AnnouncementIntroducing MongoDB 8.0, the fastest MongoDB ever! Read more >>Introducing MongoDB 8.0, the fastest MongoDB ever! >>

How to Monitor MongoDB

Get Started with Atlas

MongoDB provides monitoring commands and tools to enhance database performance and check the health of your database instances. Read on to understand the metrics and tools you can use to monitor your clusters.

In what follows, we’ll guide you through:

Why monitor MongoDB?

A key aspect of database administration and capacity planning for your application is monitoring your cluster's health and performance. An unhealthy database may experience slow response times or become overwhelmed and impact the uptime of your application. While MongoDB Atlas, our fully managed cloud database, handles a vast majority of administration efforts and has built-in fault tolerance and scaling abilities, it’s still crucial that users know how to best monitor their clusters.

Monitoring MongoDB databases allows you to improve the performance of your application stack and optimize for costs by enabling you to:

  • Understand the current capacity of your database.
  • Observe how utilized resources are.
  • Observe the presence of abnormal behavior and performance issues.
  • Detect and react to real-time issues.
  • Comply with your SLA and data protection/governance requirements.
Top 7 areas to monitor in MongoDB

These are seven key monitoring metrics and capabilities to leverage in MongoDB.

1. Scan and order
What is scan and order?

The scan and order metric is the average rate of in-memory sort operations performed by the database per second.

Why is it important?

In-memory sorts can be very expensive as they require large result sets to be buffered. They can sometimes be avoided by using compound indexes that presort.

What should I look out for?

The ideal state to look for with scan and order is a value of 0, meaning that the database didn’t perform any in-memory sort operations.

Generally, any spike in scan and order is a red flag. This indicates that the database performed many in-memory sort operations, which adds memory and computational overhead to a query. This is a blocking stage for aggregation—further processing cannot happen until the results have been sorted.

Remember, not all queries are equal: one large scan and order can be worse than many small ones.

Graph databases example.
2. Query targeting
What is query targeting?

The query targeting metric is the ratio of the number of index items scanned to the number of documents returned by queries since the previous data point for the selected sample period.

Why is it important?

This metric is the best measure on how efficiently the database is running.

What should I look out for?

Ideally, query targeting should stay as close to 1 as possible. A value of 1 means all documents returned exactly match query criteria for the sample period. That being said, a query targeting value of up to 20 is acceptable.

Spikes in query targeting typically arise when there are no appropriate indexes to support queries. For example, a value of 100 means on average for the sample period, a query scans 100 documents to find one that's returned.

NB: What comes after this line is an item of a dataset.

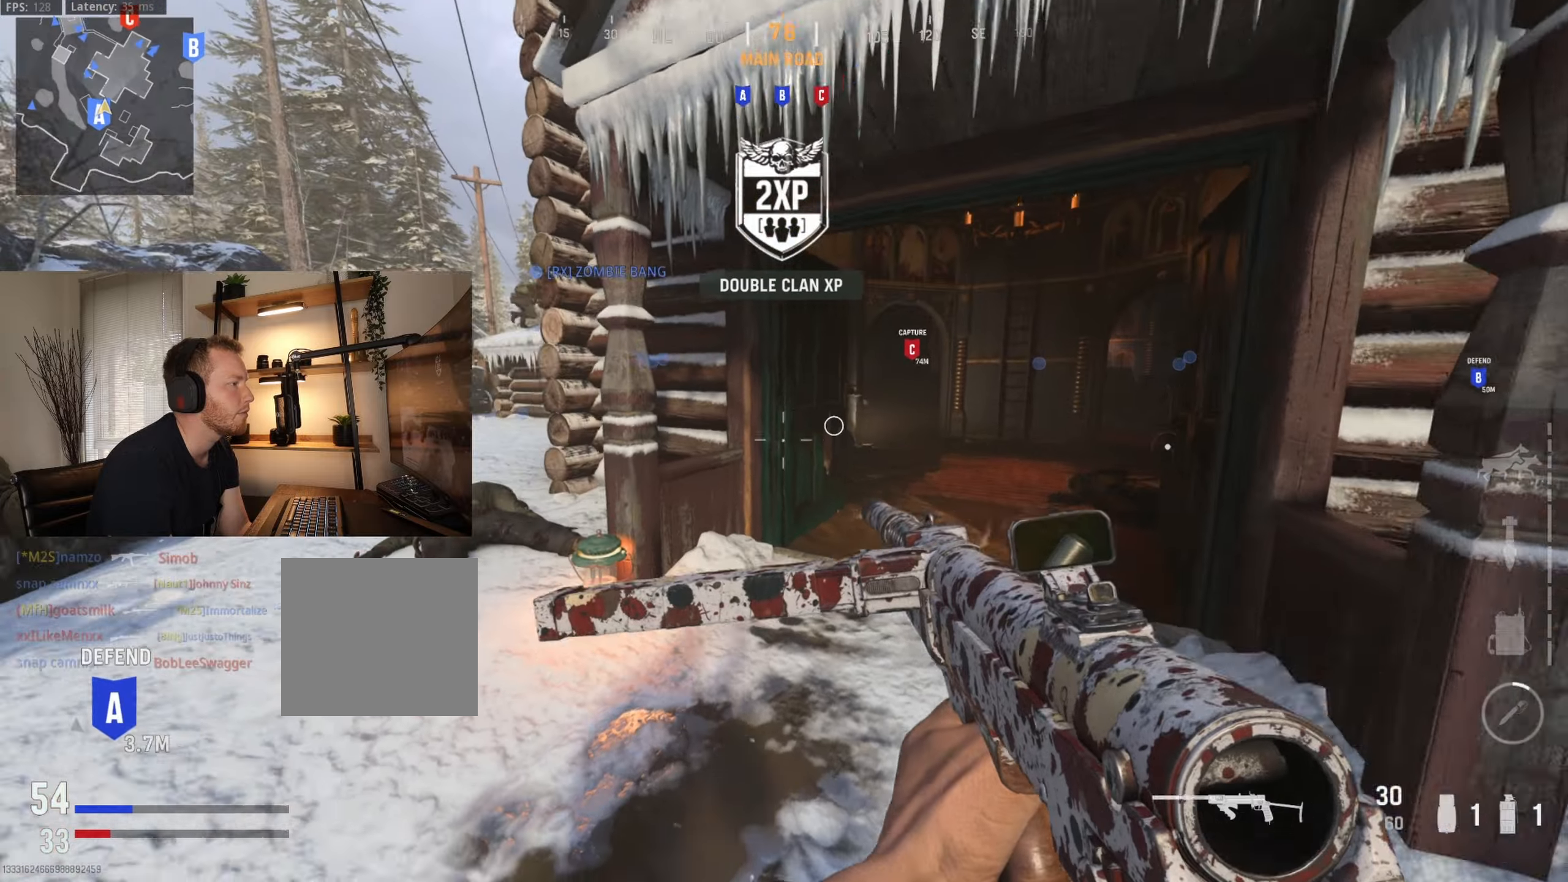
{"buttons": [], "left_stick": "down-left", "right_stick": "left", "events": [[17, "right_stick", "center"], [83, "left_stick", "up-left"], [250, "left_stick", "down-left"], [350, "X", "up"], [483, "right_stick", "left"]]}
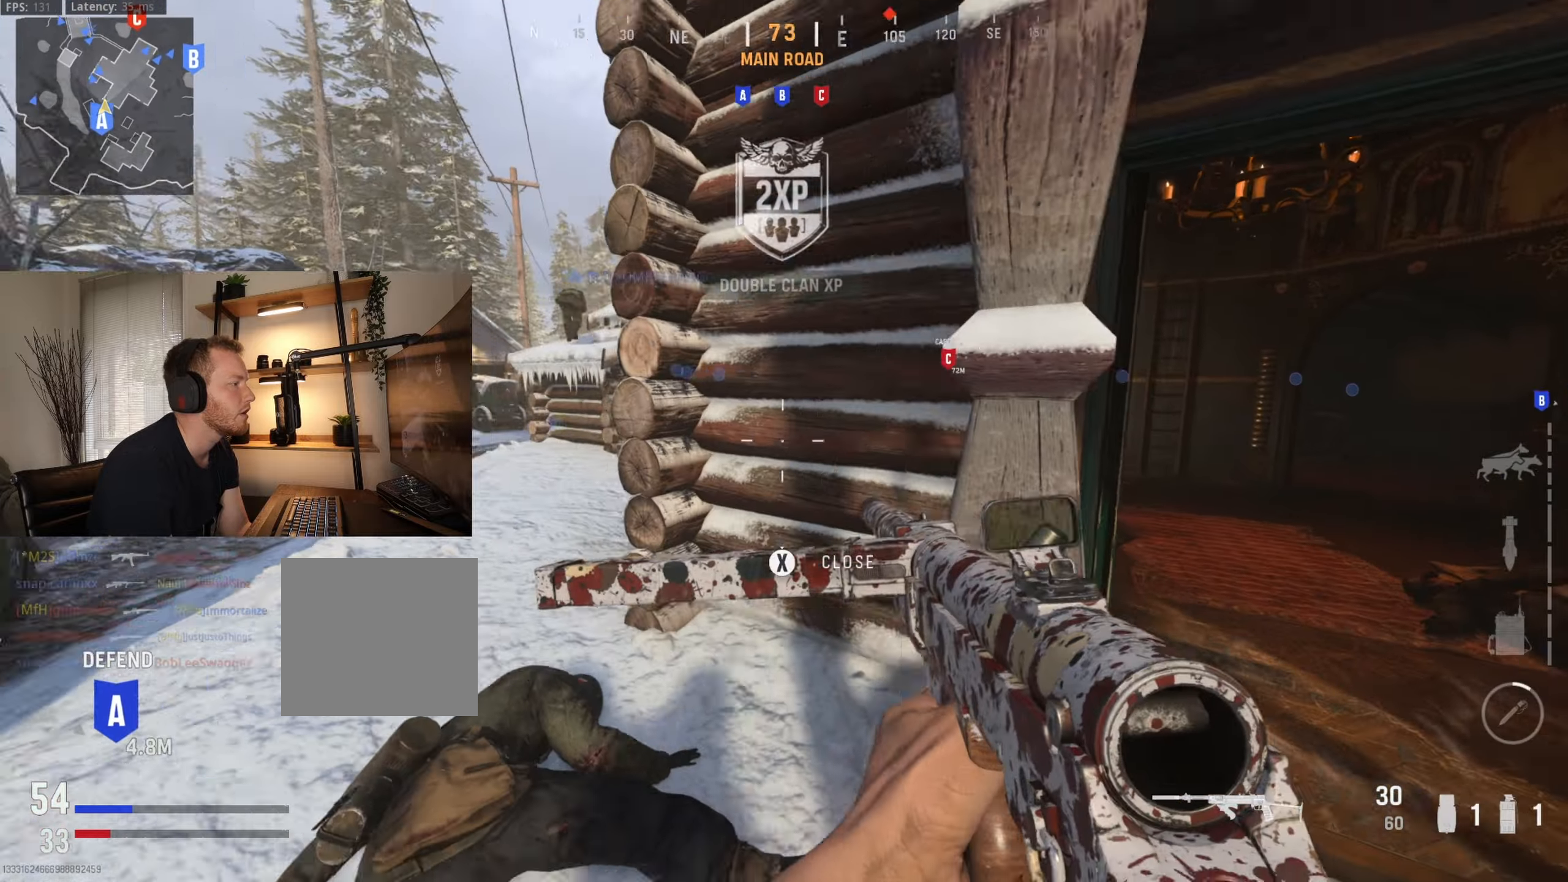
{"buttons": ["B"], "left_stick": "up", "right_stick": "center", "events": [[67, "left_stick", "up-left"], [150, "right_stick", "center"], [167, "left_stick", "up"], [450, "B", "down"]]}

You can set an alert for this metric under Project Alerts in your settings.

illustration of graphs
3. Normalized System CPU
What is normalized system CPU?

The normalized system CPU metric shows the CPU usage of all processes on the node, scaled to a range of 0-100% by dividing them by the number of CPU cores.

Why is it important?

Operating on the improper tier could result in higher costs if the tier is overprovisioned or potential downtime due to a lack of resources if the tier is underprovisioned. Selecting the right tier will ensure optimal performance at the lowest cost.

What should I look out for?

A healthy range for the Normalized System CPU is between 40% and 70%.

Under 40% indicates potential overprovisioning, while over 70% indicates potential underprovisioning.

Overprovisioned signal <40%
Underprovisioned signal >70%
4. Performance Advisor
What is the Performance Advisor?

Performance Advisor is a tool that provides targeted insights and recommendations based on the analysis of query patterns and resource usage across the entire database cluster.

Why is it important?

By improving resource efficiency and enabling proactive monitoring, Performance Advisor supports better application performance and long-term scalability, leading to a more cost-effective system.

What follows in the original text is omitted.